Examine the records and identify each line that includes the string "TRIANGLE". Copy those lines.
-=-=-
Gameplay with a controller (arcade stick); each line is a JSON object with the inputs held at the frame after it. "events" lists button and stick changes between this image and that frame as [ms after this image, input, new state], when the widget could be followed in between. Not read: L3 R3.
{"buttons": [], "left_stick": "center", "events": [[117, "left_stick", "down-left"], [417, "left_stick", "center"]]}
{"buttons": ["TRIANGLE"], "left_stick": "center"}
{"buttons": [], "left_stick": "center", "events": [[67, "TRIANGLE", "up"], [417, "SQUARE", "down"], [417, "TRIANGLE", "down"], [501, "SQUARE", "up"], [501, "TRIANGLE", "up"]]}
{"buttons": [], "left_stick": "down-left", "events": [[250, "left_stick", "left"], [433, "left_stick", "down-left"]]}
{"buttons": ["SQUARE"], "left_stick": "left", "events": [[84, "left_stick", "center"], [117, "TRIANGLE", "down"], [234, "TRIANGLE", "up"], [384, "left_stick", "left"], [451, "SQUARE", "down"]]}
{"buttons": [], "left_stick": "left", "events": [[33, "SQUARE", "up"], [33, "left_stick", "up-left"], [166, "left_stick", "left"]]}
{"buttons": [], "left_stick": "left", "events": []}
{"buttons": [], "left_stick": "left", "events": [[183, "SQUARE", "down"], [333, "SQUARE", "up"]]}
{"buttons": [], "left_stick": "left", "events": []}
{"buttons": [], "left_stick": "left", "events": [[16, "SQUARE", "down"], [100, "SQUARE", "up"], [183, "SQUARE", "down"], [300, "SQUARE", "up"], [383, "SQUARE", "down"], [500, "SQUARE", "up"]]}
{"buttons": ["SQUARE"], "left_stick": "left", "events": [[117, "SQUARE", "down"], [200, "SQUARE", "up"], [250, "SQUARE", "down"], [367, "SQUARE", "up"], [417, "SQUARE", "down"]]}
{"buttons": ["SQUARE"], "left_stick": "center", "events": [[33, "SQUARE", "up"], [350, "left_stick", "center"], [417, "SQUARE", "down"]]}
-=-=-
**Answer box**
{"buttons": ["TRIANGLE"], "left_stick": "center"}
{"buttons": [], "left_stick": "center", "events": [[67, "TRIANGLE", "up"], [417, "SQUARE", "down"], [417, "TRIANGLE", "down"], [501, "SQUARE", "up"], [501, "TRIANGLE", "up"]]}
{"buttons": ["SQUARE"], "left_stick": "left", "events": [[84, "left_stick", "center"], [117, "TRIANGLE", "down"], [234, "TRIANGLE", "up"], [384, "left_stick", "left"], [451, "SQUARE", "down"]]}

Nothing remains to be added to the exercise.